Sports betting is legal in only one state out of 50, Nevada, and betting on sports has long been every pro league’s biggest nightmare. But just last week, in an interview with Sports Illustrated’s Ian Thomsen, NBA Commissioner David Stern softened his position on the issue of legalized gambling, referring to nationally legalized gambling on the NBA as a “possibility” that “may be a huge opportunity.” Here are some parts that stuck out to me:
I started the conversation with Stern by asking whether his league and others need to develop a comprehensive new approach to their relationship with sports betting. That approach has changed very little in the nine decades since the infamous “Black Sox” gamblers conspired to fix the 1919 World Series.
Stern agreed, in general, with that point of view. He responded by noting that other leagues around the world were addressing betting scandals similar to the NBA’s.
“We used [the Donaghy revelations] as an opportunity to get better, to coordinate with law enforcement and go through a variety of processes that I don’t necessarily want to detail publicly, but you are on ready alert,” he said. “And we’re mindful of what can happen, because we’re more-than-interested bystanders in the European football scandal. Two-hundred [soccer] games are being looked at by law enforcement across the continent. It’s fascinating to see what’s happening. And we’re mindful of the cricket [2007 World Cup match-fixing] issues, of the football referees in Germany — there’s a lot going on.”
Then he made a new point. “The betting issues are actually going to become more intense as states in the U.S. and governments in the world decide that the answers to all of their monetary shortfalls are the tax that is gambling.”
It continues:
I asked Stern if it is in the best interests of his league to seek legalization of sports betting. He sighed with his head down, as if to emphasize the gravity of what he was going to say.
“It has been a matter of league policy to answer that question, ‘No,’ ” he said. “But I think that that league policy was formulated at a time when gambling was far less widespread — even legally.”

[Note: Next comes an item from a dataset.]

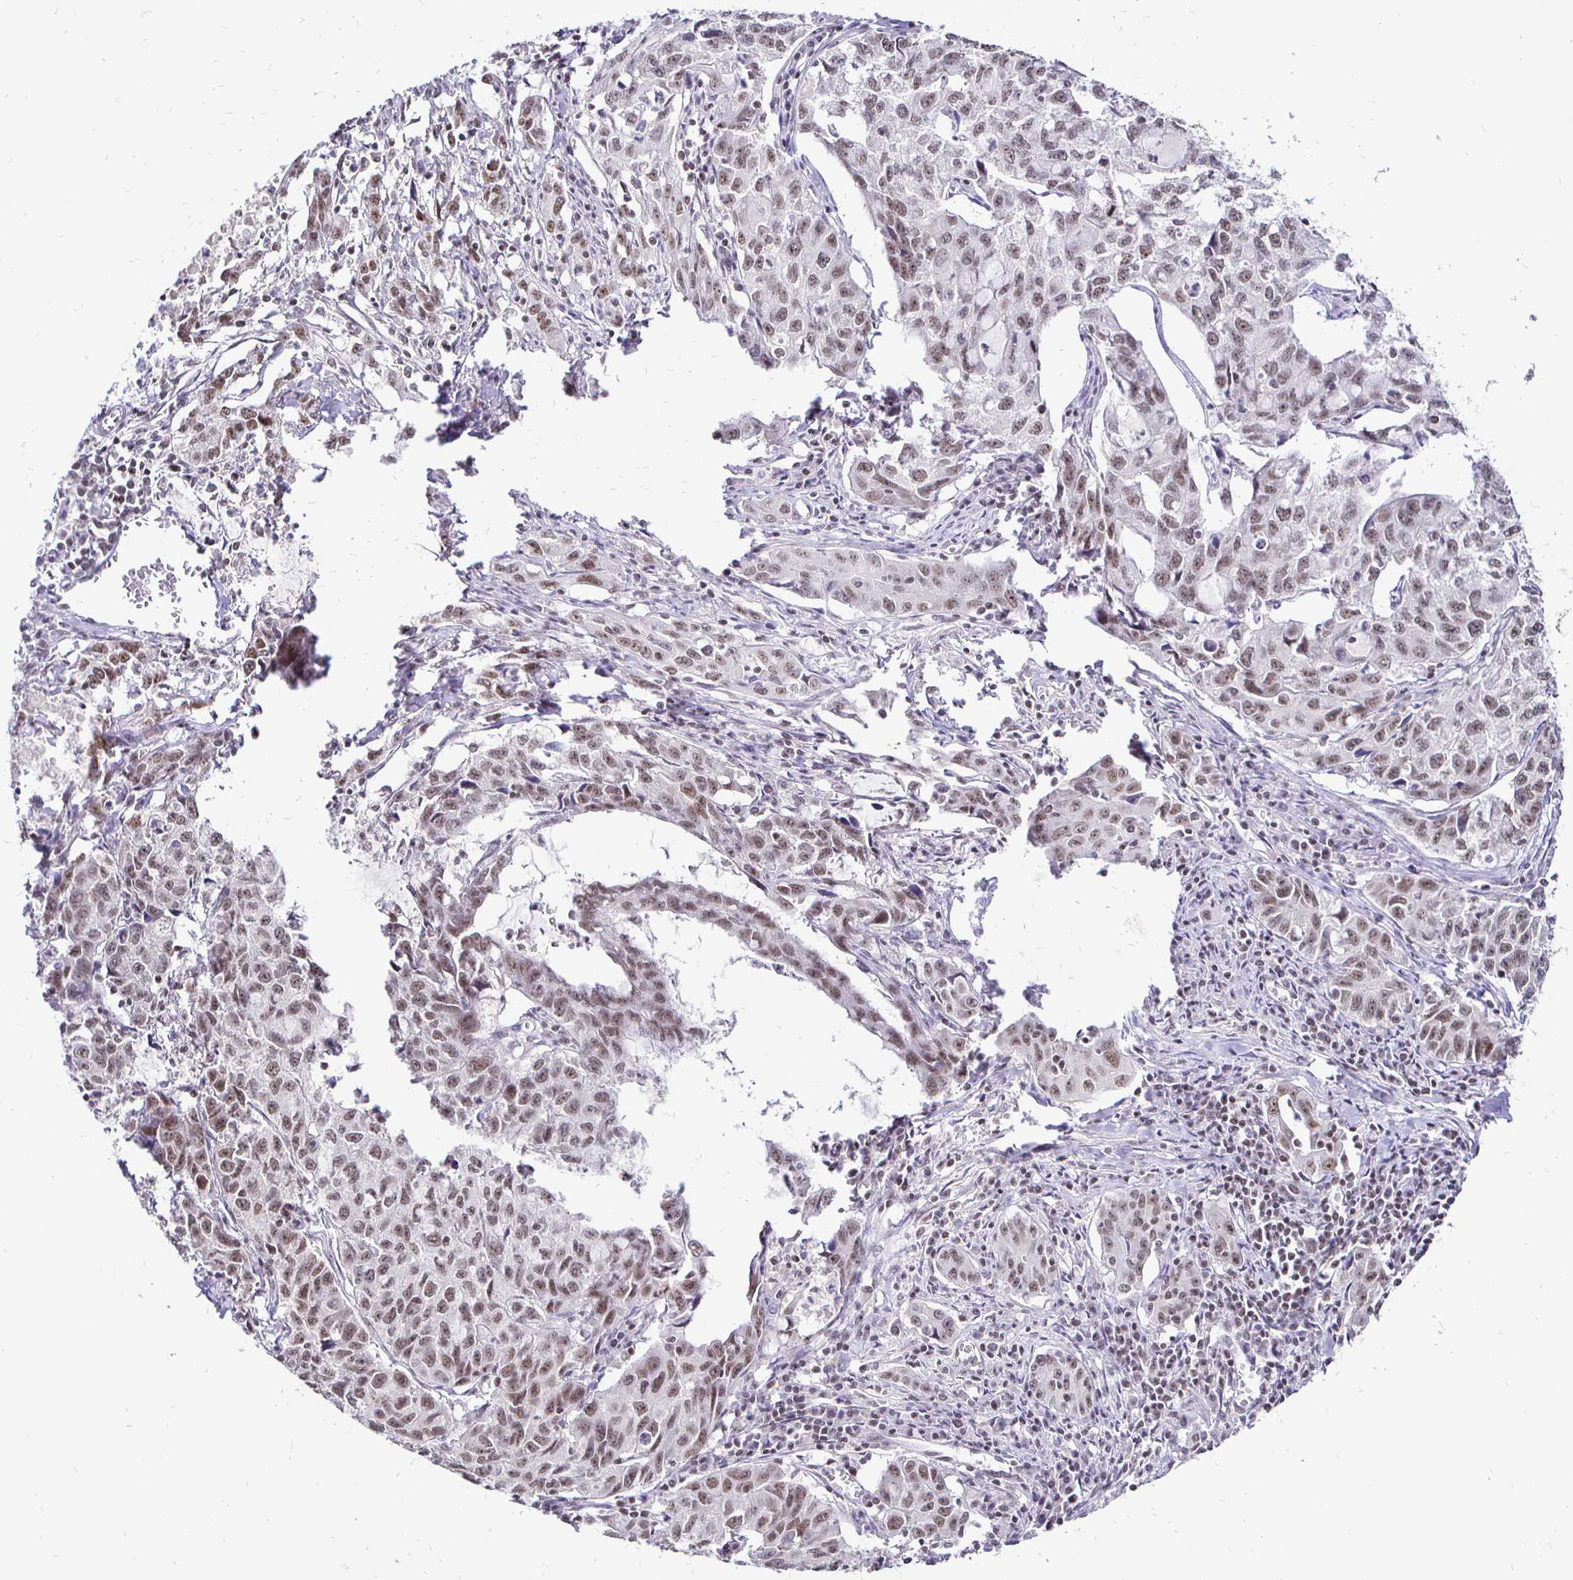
{"staining": {"intensity": "moderate", "quantity": ">75%", "location": "nuclear"}, "tissue": "cervical cancer", "cell_type": "Tumor cells", "image_type": "cancer", "snomed": [{"axis": "morphology", "description": "Squamous cell carcinoma, NOS"}, {"axis": "topography", "description": "Cervix"}], "caption": "About >75% of tumor cells in human cervical squamous cell carcinoma show moderate nuclear protein expression as visualized by brown immunohistochemical staining.", "gene": "SIN3A", "patient": {"sex": "female", "age": 28}}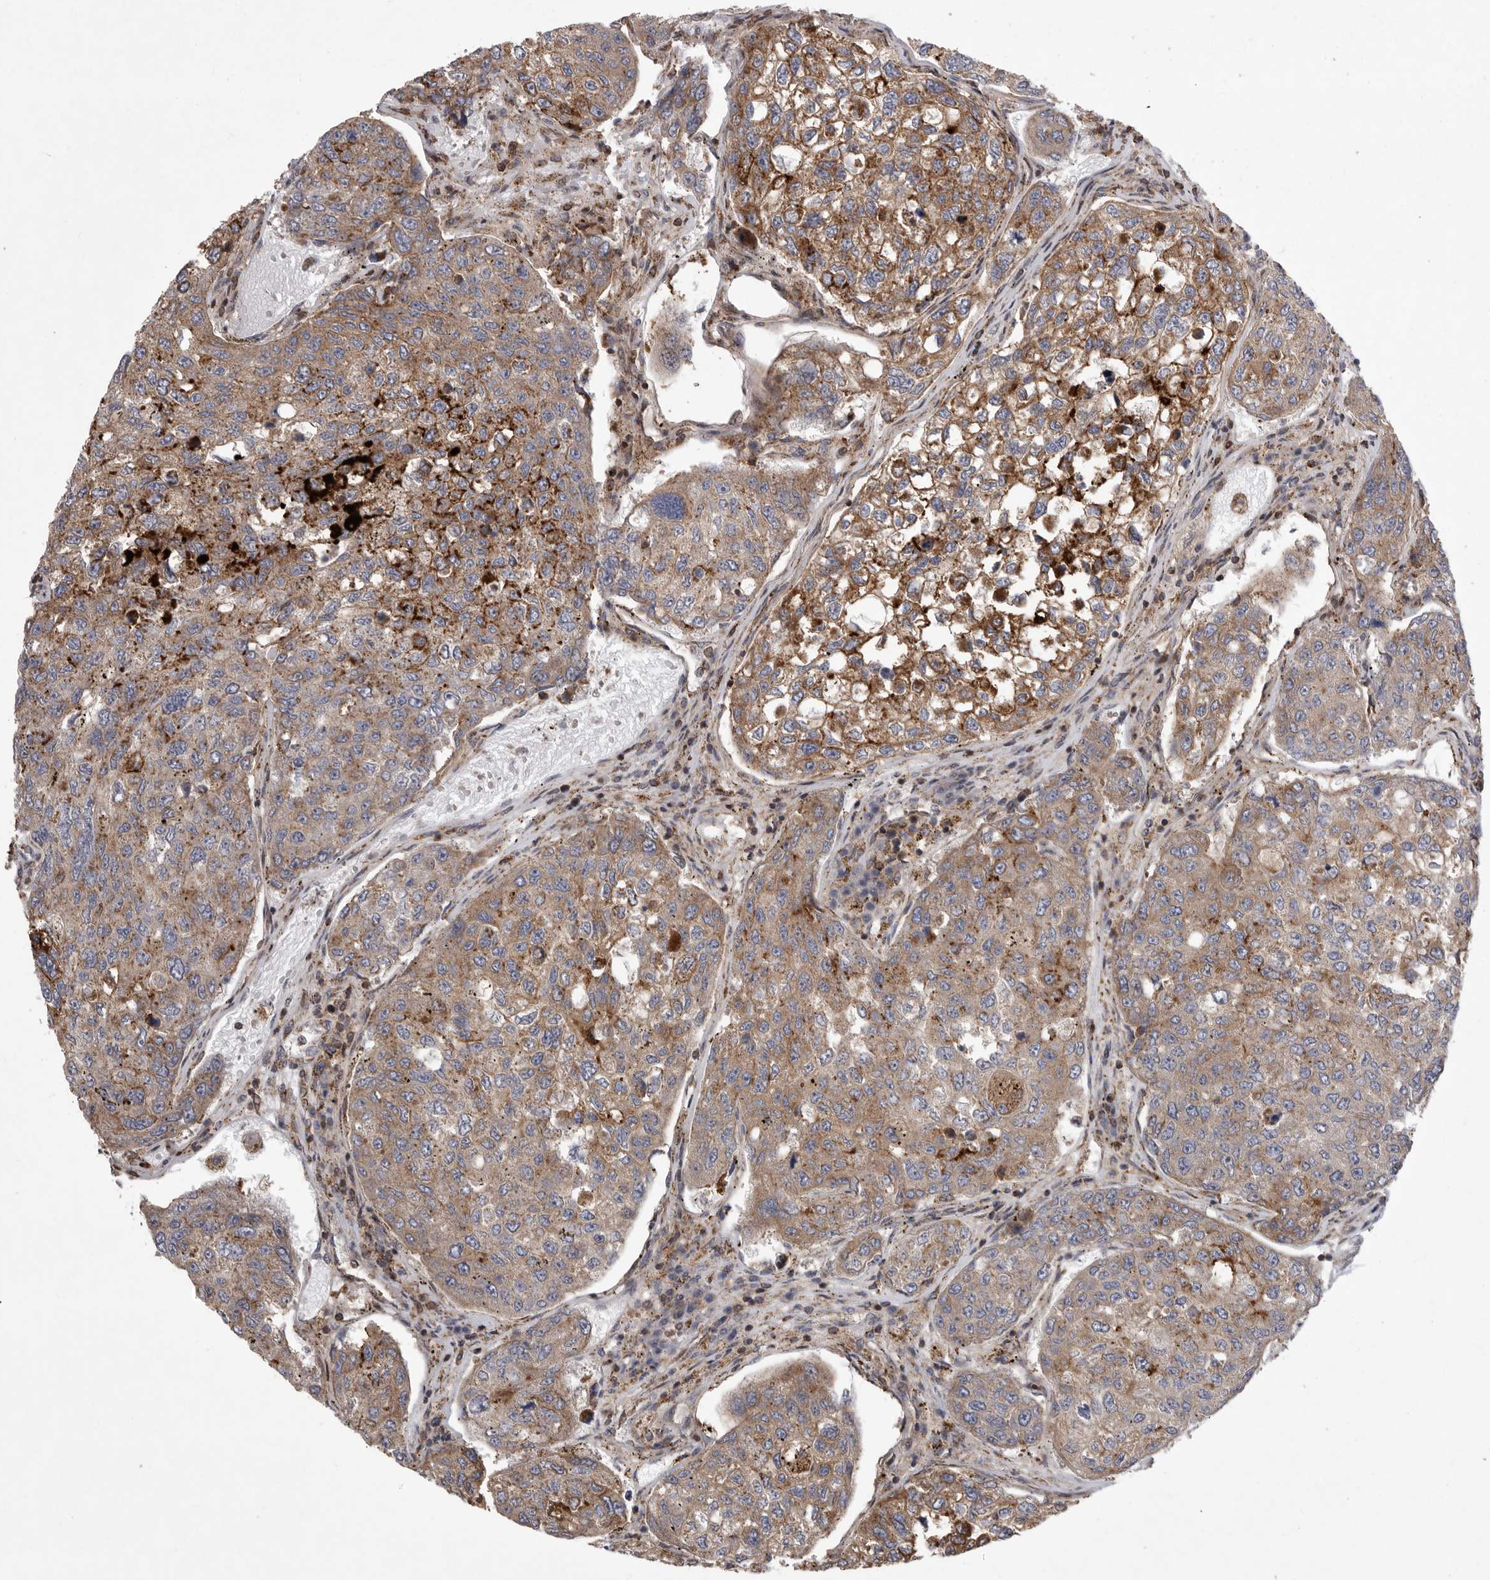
{"staining": {"intensity": "moderate", "quantity": ">75%", "location": "cytoplasmic/membranous"}, "tissue": "urothelial cancer", "cell_type": "Tumor cells", "image_type": "cancer", "snomed": [{"axis": "morphology", "description": "Urothelial carcinoma, High grade"}, {"axis": "topography", "description": "Lymph node"}, {"axis": "topography", "description": "Urinary bladder"}], "caption": "Immunohistochemistry (IHC) photomicrograph of urothelial carcinoma (high-grade) stained for a protein (brown), which exhibits medium levels of moderate cytoplasmic/membranous staining in about >75% of tumor cells.", "gene": "MPZL1", "patient": {"sex": "male", "age": 51}}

He went on to provide a brief lesson in history involving J. Walter Kennedy, the NBA commissioner from 1963-75. “Walter Kennedy testified in Congress many years ago, probably over 40, that gambling — any gambling, not just sports — should not be allowed in Atlantic City, that gambling shouldn’t be expanded,” said Stern, who was a lawyer for the NBA at that time. “I remember it because I wrote a statement. It was the U.S. association of attorneys general, the U.S. attorneys association, the association of chiefs of police, the clergy of all denominations — all lined up to say that expanding [was wrong] … and I don’t think lotteries were legal back then.
“So that was the sin. And that’s the way sports grew up in their opposition.”
What has changed, Stern acknowledged, is that the NBA can no longer oppose gambling on moral grounds.